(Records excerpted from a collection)
+ + + + + + +
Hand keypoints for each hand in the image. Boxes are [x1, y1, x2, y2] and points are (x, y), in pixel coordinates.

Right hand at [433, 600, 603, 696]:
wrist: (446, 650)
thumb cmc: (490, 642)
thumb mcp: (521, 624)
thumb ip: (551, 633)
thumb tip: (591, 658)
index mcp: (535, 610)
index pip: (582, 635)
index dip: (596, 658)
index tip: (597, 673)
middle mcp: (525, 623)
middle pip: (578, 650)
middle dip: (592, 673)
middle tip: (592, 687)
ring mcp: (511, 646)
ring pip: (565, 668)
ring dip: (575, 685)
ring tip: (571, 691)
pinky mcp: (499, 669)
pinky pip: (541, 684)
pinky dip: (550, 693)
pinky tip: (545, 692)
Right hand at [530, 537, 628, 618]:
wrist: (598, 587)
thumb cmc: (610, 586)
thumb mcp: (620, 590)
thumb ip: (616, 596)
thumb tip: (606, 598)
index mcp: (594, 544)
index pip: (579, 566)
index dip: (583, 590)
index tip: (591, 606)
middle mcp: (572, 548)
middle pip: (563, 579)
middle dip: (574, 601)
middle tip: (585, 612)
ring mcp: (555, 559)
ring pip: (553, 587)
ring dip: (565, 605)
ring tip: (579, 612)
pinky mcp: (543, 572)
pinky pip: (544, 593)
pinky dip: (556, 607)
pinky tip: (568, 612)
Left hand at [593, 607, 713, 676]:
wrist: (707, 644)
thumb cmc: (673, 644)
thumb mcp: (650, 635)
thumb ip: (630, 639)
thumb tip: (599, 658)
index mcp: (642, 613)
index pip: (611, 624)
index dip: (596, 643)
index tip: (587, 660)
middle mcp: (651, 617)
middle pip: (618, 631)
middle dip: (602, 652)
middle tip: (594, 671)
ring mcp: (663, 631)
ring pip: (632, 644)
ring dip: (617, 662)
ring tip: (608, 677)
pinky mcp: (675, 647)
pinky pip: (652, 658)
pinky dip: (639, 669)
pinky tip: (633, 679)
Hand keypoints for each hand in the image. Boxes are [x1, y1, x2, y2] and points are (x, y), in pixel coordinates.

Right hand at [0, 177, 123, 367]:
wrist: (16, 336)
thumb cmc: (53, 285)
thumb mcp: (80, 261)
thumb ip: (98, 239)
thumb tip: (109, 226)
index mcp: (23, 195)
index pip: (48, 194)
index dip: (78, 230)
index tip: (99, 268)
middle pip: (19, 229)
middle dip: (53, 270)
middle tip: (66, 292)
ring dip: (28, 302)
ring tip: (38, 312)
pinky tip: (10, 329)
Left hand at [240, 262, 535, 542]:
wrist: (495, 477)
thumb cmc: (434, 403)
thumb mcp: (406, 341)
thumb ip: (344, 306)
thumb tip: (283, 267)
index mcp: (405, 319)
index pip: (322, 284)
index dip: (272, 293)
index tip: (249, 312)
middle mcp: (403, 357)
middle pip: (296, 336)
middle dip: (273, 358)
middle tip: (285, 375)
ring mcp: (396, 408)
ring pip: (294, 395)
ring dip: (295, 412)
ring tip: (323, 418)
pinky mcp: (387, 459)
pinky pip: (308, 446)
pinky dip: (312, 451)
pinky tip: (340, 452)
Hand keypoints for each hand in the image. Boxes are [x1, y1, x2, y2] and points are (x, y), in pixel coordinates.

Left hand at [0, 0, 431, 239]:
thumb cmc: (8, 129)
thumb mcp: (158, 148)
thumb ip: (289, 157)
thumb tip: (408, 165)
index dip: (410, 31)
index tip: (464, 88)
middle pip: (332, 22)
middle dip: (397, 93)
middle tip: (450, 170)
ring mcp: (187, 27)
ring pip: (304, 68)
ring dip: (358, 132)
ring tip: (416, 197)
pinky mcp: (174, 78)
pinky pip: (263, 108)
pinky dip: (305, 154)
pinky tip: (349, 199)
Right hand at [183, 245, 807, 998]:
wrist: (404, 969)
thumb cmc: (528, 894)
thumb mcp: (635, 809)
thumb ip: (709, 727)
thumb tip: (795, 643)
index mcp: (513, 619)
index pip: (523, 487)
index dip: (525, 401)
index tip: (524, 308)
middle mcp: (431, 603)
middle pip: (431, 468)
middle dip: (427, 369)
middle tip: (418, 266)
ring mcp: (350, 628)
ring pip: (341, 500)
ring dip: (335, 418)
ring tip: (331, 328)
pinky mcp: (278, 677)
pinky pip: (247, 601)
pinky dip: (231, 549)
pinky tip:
+ + + + + + +
PROBLEM DETAILS:
List every line from the entries above in which "wrist" appears.

EXERCISE RESULT:
wrist: (446, 650)
wrist: (598, 587)
wrist: (707, 644)
wrist: (16, 336)
wrist: (495, 477)
wrist: (404, 969)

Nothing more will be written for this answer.